» **Records shown**:
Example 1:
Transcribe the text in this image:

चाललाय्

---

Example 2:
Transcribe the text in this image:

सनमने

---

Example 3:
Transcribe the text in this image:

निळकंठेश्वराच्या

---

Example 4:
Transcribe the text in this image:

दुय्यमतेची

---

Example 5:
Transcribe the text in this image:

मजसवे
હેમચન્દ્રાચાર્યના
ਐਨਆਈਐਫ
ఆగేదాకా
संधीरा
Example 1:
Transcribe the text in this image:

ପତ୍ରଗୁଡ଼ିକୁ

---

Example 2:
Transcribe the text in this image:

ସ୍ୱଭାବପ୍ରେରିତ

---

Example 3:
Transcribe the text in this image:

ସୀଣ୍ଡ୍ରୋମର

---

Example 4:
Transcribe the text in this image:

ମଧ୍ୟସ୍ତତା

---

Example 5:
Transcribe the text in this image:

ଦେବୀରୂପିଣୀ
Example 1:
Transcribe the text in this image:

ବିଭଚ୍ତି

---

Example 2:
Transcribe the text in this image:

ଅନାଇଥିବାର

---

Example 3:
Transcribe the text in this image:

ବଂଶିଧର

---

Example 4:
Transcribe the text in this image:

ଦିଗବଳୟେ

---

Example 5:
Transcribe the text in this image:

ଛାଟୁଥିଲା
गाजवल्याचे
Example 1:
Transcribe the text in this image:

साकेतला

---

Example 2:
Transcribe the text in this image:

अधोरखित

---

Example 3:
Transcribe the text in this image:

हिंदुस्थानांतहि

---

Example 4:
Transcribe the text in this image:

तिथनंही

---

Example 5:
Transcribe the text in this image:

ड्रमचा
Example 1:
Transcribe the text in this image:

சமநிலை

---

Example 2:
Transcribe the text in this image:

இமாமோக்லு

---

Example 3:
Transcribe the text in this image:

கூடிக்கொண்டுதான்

» **Exercise description**: All of the data is to be transcribed exactly as written.

» **Exercise result**:
Example 1:
Transcribe the text in this image:

चाललाय्

---

Example 2:
Transcribe the text in this image:

सनमने

---

Example 3:
Transcribe the text in this image:

निळकंठेश्वराच्या

---

Example 4:
Transcribe the text in this image:

दुय्यमतेची

---

Example 5:
Transcribe the text in this image:

मजसवे
હેમચન્દ્રાચાર્યના
ਐਨਆਈਐਫ
ఆగేదాకా
संधीरा
Example 1:
Transcribe the text in this image:

ପତ୍ରଗୁଡ଼ିକୁ

---

Example 2:
Transcribe the text in this image:

ସ୍ୱଭାବପ୍ରେରିତ

---

Example 3:
Transcribe the text in this image:

ସୀଣ୍ଡ୍ରୋମର

---

Example 4:
Transcribe the text in this image:

ମଧ୍ୟସ୍ତତା

---

Example 5:
Transcribe the text in this image:

ଦେବୀରୂପିଣୀ
Example 1:
Transcribe the text in this image:

ବିଭଚ୍ତି

---

Example 2:
Transcribe the text in this image:

ଅନାଇଥିବାର

---

Example 3:
Transcribe the text in this image:

ବଂଶିଧର

---

Example 4:
Transcribe the text in this image:

ଦିଗବଳୟେ

---

Example 5:
Transcribe the text in this image:

ଛାଟୁଥିଲା
गाजवल्याचे
Example 1:
Transcribe the text in this image:

साकेतला

---

Example 2:
Transcribe the text in this image:

अधोरखित

---

Example 3:
Transcribe the text in this image:

हिंदुस्थानांतहि

---

Example 4:
Transcribe the text in this image:

तिथनंही

---

Example 5:
Transcribe the text in this image:

ड्रमचा
Example 1:
Transcribe the text in this image:

சமநிலை

---

Example 2:
Transcribe the text in this image:

இமாமோக்லு

---

Example 3:
Transcribe the text in this image:

கூடிக்கொண்டுதான்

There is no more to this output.